If our objective function is defined with user-defined nonlinear operator, we are still limited to the splatting syntax?
Yes. You could do an epigraph reformulation though with min t; t >= f(x)
I guess you will add pretty-print later
Yes, we can do that
Yes. You could do an epigraph reformulation though with
min t; t >= f(x)
I just learned something! My guessed would have been an equality constraint, but it is really an inequality here, to preserve convexity, from what I read. I'm not sure it would worth it tho. I would loose on code readability, and one single splatted function for the objective is presumably fast enough, compared to multiple functions for the nonlinear constraints.
Would you be interested in benchmarks including exact Hessian (with sparse ForwardDiff based on DI.jl) ?
Else, I will work on other new features in the meantime, before the official public release of the set.
Well. It's the 30th of September. So I guess we need to make a decision. I'm personally in favour of adding it as a set to MOI.
For my research, this is a win with the use of PyTorch surrogates via MathOptAI and other external functions in optimal control problems.

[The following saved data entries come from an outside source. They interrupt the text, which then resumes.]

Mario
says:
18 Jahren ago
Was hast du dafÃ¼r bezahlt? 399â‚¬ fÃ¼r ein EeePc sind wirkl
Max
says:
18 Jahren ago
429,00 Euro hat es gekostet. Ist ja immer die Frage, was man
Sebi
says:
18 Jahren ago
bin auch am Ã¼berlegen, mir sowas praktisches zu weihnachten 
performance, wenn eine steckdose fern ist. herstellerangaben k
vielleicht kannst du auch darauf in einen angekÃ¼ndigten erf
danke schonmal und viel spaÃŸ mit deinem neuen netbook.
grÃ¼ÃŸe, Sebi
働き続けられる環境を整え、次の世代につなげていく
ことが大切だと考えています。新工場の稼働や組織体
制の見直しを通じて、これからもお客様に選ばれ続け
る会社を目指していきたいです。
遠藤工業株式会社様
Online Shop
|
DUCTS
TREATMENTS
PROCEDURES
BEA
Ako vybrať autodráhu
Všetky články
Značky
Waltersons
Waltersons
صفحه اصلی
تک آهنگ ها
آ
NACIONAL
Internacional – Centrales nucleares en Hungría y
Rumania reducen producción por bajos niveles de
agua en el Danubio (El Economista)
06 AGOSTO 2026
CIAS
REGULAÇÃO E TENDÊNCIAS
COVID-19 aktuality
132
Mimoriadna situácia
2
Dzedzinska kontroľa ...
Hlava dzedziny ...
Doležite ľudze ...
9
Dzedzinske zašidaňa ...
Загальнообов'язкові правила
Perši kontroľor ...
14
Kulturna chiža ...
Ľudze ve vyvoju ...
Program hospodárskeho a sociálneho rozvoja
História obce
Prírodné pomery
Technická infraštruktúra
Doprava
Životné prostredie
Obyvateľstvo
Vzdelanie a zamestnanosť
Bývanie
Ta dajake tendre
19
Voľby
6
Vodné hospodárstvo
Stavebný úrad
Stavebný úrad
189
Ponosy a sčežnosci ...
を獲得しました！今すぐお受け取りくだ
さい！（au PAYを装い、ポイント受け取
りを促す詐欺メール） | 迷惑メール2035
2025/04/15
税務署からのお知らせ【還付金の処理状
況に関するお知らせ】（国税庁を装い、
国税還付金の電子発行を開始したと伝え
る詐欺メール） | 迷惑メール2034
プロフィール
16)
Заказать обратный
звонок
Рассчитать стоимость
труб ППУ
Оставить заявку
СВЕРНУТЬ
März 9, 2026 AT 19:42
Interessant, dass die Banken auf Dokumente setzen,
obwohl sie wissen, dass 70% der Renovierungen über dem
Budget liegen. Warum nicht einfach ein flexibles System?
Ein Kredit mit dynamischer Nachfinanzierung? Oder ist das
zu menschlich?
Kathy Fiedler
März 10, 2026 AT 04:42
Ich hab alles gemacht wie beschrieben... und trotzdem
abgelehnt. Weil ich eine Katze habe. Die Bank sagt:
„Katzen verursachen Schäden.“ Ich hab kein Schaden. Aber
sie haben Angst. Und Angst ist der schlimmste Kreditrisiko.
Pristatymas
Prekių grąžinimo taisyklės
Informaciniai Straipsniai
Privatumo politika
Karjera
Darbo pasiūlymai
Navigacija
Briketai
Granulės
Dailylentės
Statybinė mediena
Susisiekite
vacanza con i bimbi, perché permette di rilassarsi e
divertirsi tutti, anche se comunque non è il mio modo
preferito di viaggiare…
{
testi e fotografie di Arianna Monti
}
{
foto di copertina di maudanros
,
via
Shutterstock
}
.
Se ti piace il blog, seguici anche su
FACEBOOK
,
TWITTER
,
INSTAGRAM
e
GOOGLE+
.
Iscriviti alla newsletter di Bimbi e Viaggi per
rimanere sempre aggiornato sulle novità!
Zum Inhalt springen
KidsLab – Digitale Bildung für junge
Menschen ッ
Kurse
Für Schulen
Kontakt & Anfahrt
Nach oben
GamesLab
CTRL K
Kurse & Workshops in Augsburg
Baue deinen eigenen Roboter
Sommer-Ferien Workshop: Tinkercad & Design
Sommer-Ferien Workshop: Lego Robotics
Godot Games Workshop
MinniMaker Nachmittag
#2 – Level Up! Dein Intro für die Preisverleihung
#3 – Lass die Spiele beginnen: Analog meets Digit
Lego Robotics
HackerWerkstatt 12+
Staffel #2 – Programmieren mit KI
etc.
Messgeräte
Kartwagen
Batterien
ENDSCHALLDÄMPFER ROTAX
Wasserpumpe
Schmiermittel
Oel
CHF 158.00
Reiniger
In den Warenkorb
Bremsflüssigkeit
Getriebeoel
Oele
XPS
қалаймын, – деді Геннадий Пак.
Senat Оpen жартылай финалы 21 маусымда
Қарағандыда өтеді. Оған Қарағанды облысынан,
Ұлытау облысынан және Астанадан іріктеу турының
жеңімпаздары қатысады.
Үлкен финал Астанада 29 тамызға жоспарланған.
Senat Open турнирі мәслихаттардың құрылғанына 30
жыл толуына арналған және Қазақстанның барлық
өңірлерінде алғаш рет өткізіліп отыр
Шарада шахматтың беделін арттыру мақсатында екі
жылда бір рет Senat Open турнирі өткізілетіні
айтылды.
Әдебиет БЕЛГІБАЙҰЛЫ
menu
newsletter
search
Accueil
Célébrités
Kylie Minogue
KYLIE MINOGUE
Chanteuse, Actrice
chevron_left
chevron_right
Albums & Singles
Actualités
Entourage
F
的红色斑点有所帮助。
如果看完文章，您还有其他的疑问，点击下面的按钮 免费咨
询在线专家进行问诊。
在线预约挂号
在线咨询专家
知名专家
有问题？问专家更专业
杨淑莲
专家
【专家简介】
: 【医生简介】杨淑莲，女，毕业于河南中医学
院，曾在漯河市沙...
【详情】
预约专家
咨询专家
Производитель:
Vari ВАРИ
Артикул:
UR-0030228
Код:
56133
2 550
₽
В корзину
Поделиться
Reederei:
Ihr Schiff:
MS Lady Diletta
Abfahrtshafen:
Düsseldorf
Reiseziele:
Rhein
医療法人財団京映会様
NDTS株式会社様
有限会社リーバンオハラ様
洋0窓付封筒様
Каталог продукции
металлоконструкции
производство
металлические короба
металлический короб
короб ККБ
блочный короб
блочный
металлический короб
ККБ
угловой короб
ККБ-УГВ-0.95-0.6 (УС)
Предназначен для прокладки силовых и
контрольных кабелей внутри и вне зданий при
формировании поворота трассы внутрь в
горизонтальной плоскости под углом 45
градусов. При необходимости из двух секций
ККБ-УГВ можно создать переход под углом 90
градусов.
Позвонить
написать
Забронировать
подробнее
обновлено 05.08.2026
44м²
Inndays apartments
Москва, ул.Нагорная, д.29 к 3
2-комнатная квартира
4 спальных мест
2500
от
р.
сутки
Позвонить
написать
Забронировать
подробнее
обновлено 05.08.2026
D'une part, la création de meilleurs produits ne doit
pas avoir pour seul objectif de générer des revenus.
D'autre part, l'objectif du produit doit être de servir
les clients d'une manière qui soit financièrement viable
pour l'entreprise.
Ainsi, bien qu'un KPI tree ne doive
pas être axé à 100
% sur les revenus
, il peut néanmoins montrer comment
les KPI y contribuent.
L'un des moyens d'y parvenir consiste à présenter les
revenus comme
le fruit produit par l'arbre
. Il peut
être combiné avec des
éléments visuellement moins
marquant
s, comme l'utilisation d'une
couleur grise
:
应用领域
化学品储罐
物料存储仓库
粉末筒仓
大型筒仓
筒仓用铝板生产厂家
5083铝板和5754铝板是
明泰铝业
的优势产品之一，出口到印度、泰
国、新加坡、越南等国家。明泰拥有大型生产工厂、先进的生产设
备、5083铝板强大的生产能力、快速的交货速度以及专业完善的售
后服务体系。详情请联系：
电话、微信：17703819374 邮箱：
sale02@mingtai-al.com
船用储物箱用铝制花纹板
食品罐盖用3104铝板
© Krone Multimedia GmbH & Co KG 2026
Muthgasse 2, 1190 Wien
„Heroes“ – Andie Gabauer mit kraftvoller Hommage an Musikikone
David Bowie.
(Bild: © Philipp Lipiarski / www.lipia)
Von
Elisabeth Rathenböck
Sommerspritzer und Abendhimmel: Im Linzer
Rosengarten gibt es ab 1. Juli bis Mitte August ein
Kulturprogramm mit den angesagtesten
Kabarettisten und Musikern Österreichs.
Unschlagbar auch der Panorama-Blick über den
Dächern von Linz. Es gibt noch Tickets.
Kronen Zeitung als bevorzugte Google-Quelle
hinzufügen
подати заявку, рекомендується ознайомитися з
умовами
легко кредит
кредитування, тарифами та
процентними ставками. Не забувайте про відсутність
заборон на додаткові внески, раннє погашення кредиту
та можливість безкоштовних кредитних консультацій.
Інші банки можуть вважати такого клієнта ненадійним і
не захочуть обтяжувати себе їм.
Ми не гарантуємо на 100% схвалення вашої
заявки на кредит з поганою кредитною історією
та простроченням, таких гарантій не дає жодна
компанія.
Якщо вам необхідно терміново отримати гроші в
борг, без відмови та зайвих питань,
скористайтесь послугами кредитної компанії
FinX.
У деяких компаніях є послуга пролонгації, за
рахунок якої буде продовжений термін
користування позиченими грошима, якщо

@odow I am working on the interface of MOI for Uno.jl and I added the Jacobian-vector / Hessian-vector operators in the Oracle.
If you merge it in MOI.jl, it will be great to also have support for the operators.
To the best of my knowledge, we don't need them in MadNLP.jl / Ipopt.jl but it is supported in Uno.jl / BQPD.
https://github.com/cvanaret/Uno/pull/310
Here's my proposal to add it to MOI: https://github.com/jump-dev/MathOptInterface.jl/pull/2860
I think it is a relevant set for the nonlinear solvers!